In “A Work Horse Dies Working,”, the human figure is replaced by a dead horse. Again, a skinless and colorful figure stands for the idea of the immigrant labor force working until the end of their existence.

The work of Pinheiro-Machado does not yield to any normative form, instead, it reveals to us an ontological dimension in which humanity and art contain the paradoxes of existence: our monstrosity is as vast and present as are our merits.

The paper and thread sculptures are to be displayed hanged by nylon threads inside stretcher bars. In “Labor I” and “Head” we see absurdly monstrous images that reveal conflicting characters of the human being, multifaceted behavior and the marvelous gift of creating life. In “Labor II”, we can see a monstrous individual, headless, skinless, weirdly formed, giving birth to something that might be different or carry hope.

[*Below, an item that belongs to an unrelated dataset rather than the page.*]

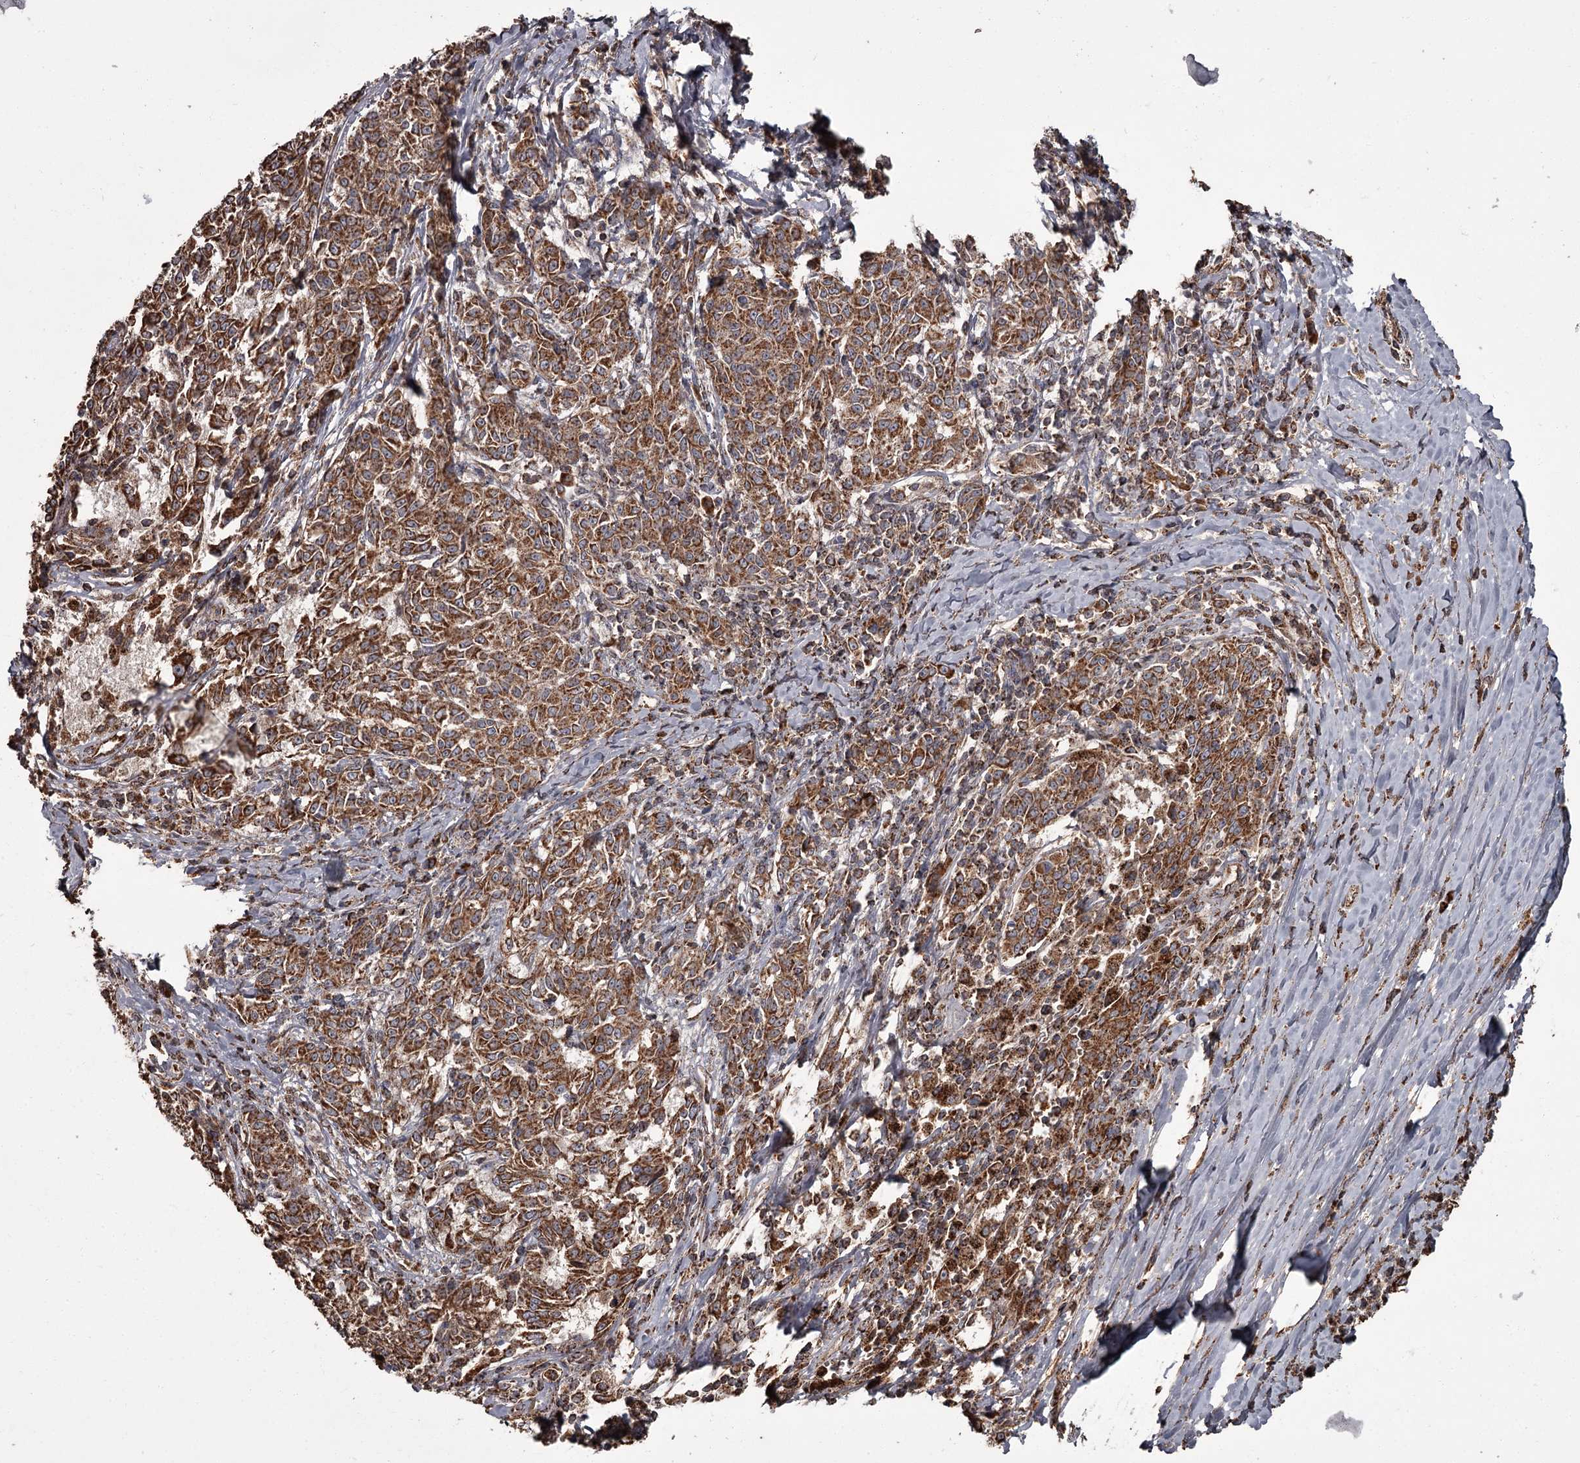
{"staining": {"intensity": "strong", "quantity": ">75%", "location": "cytoplasmic/membranous"}, "tissue": "melanoma", "cell_type": "Tumor cells", "image_type": "cancer", "snomed": [{"axis": "morphology", "description": "Malignant melanoma, NOS"}, {"axis": "topography", "description": "Skin"}], "caption": "Protein analysis of malignant melanoma tissue demonstrates strong cytoplasmic/membranous expression in approximately >75% of tumor cells. The protein is shown in brown color, while the nuclei are stained blue.", "gene": "THAP9", "patient": {"sex": "female", "age": 72}}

That same individual takes a more human shape in “dancer”, where a body in transformation sets itself in a dance movement.

In “shadow of a shadow”, a human profile painted as a block of solid color, projects a shadow on to a space of color without depth, right next to a still life on a table with clear references to Cézanne, Morandi and Matisse. Somehow the hard exercise of looking at one's own self brings about a series of consequences that project positivity onto the world materialized as color.  

“Three Birds” is the only piece that is not made against a black background. It is a paper and thread sculpture whose surface is drawn with oil pastel, like the other two sculptures. Floating in the middle of a stretcher bar, the object emanates the mesmerizing quality of confounding the viewer according to different points of view. Once more, the multifaceted feature of the object reminds us of the abundance of life that surrounds us, and how we are intrinsically part of it.